Postby Antithesis » Wed Feb 12, 2020 2:18 am

Fixed Cross wrote:
Antithesis wrote:Stirner and Nietzsche, S&N were similar, in that they both weren't afraid of moral gods, ghosts or ectoplasm,

Not afraid, but N completely rejected morality and moral gods.

Nietzsche was against all morality, he never advocated Master Morality. He just said it existed.

Nietzsche did ethics differently than our Judeo-Christian, liberal-social tradition, in fact he stood that tradition on its head, but he wasn't an ethical nihilist, he didn't do away with ethics altogether, he was an elitistic and individualistic ethical subjectivist.
He believed objectively strong, smart, healthy people would tend to subjectively esteem strong, smart, healthy people, attitudes and behaviors both in others and themselves, as well as those with biopsychological potential to develop themselves into such people.
He was sort of a proto-social Darwinist.

His ethical thinking had both aretaic and consequentialist components.

Not all ethical subjectivists are going to think and feel alike about ethical matters, just as not all ethical objectivists do.

260. In a tour through the many finer and coarser moralities which have hitherto prevailed or still prevail on the earth, I found certain traits recurring regularly together, and connected with one another, until finally two primary types revealed themselves to me, and a radical distinction was brought to light.
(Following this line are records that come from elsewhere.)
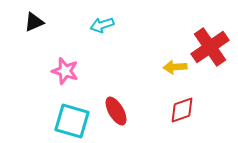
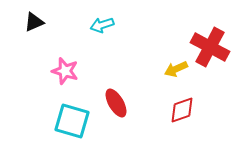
red cross: rotated 27 degrees counterclockwise
yellow arrow: moved 1 px right, 2 px down; rotated 20 degrees counterclockwise
red ellipse: moved 8 px up
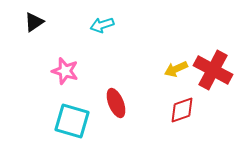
black triangle: rotated 10 degrees counterclockwise
red cross: moved 3 px right, 23 px down
red ellipse: rotated 8 degrees clockwise
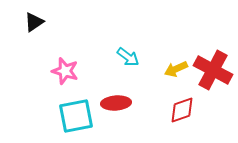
cyan arrow: moved 26 px right, 32 px down; rotated 125 degrees counterclockwise
red ellipse: rotated 72 degrees counterclockwise
cyan square: moved 4 px right, 5 px up; rotated 27 degrees counterclockwise
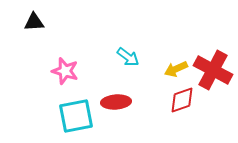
black triangle: rotated 30 degrees clockwise
red ellipse: moved 1 px up
red diamond: moved 10 px up
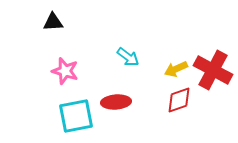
black triangle: moved 19 px right
red diamond: moved 3 px left
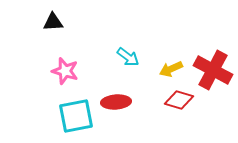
yellow arrow: moved 5 px left
red diamond: rotated 36 degrees clockwise
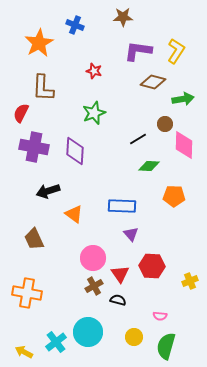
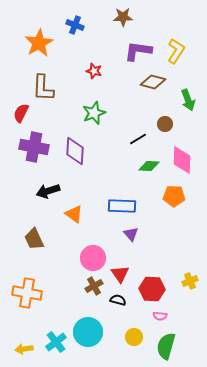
green arrow: moved 5 px right, 1 px down; rotated 80 degrees clockwise
pink diamond: moved 2 px left, 15 px down
red hexagon: moved 23 px down
yellow arrow: moved 3 px up; rotated 36 degrees counterclockwise
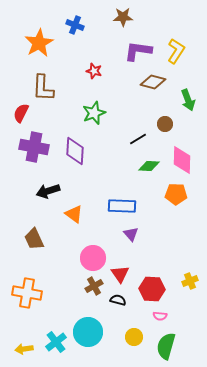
orange pentagon: moved 2 px right, 2 px up
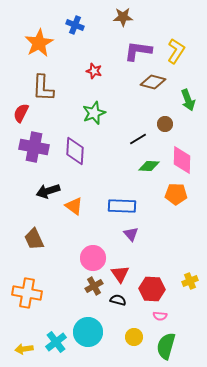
orange triangle: moved 8 px up
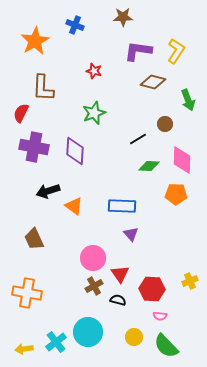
orange star: moved 4 px left, 2 px up
green semicircle: rotated 60 degrees counterclockwise
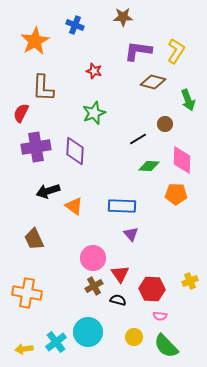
purple cross: moved 2 px right; rotated 20 degrees counterclockwise
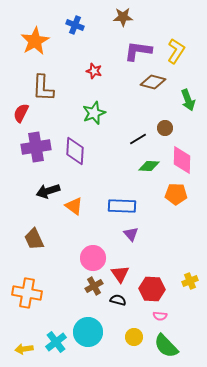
brown circle: moved 4 px down
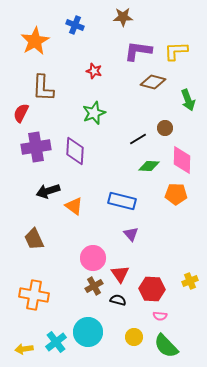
yellow L-shape: rotated 125 degrees counterclockwise
blue rectangle: moved 5 px up; rotated 12 degrees clockwise
orange cross: moved 7 px right, 2 px down
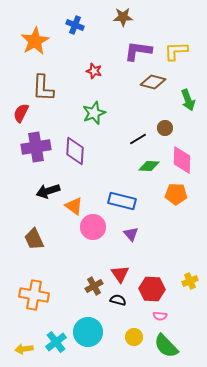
pink circle: moved 31 px up
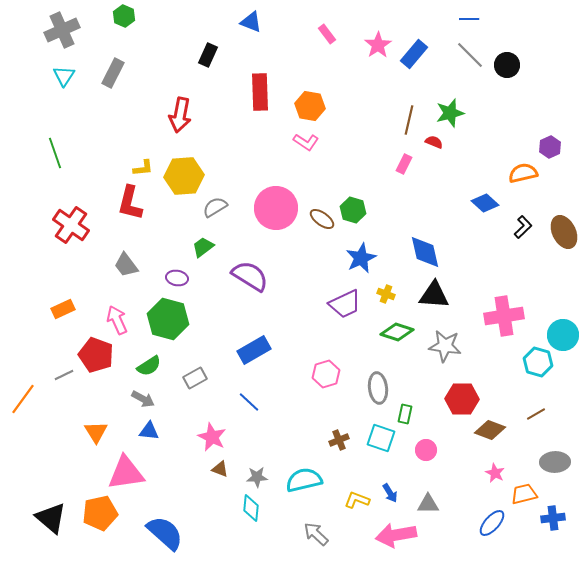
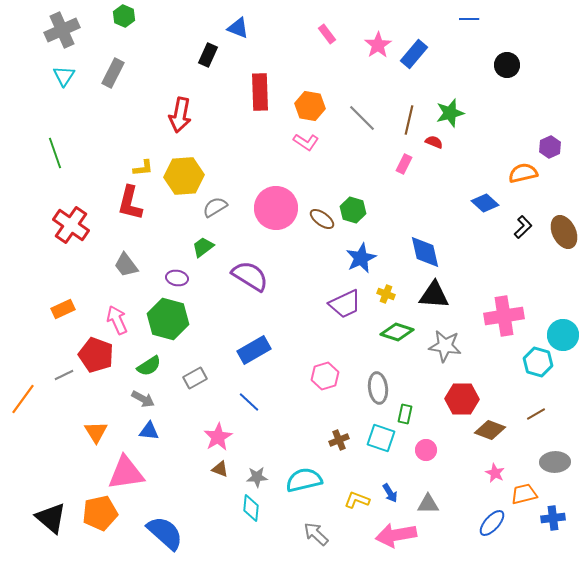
blue triangle at (251, 22): moved 13 px left, 6 px down
gray line at (470, 55): moved 108 px left, 63 px down
pink hexagon at (326, 374): moved 1 px left, 2 px down
pink star at (212, 437): moved 6 px right; rotated 16 degrees clockwise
There is MASTER-MORALITY and SLAVE-MORALITY,—I would at once add, however, that in all higher and mixed civilizations, there are also attempts at the reconciliation of the two moralities, but one finds still oftener the confusion and mutual misunderstanding of them, indeed sometimes their close juxtaposition—even in the same man, within one soul.

Fixed Cross wrote:All morality is anti-Nietzschean.

N was nuanced, his ethics were broad, dynamic and intricate, but I don't think I'm going out on a limb by saying the gist of his work is elitist.
And, 'higher civilizations'?
That sounds like more ethicizing from N.
I say ethicizing rather than moralizing because I think of ethics as more of an introspective and philosophical approach to valuation N took than the usual impersonal, theistic, objectivist or cultural relativist approach.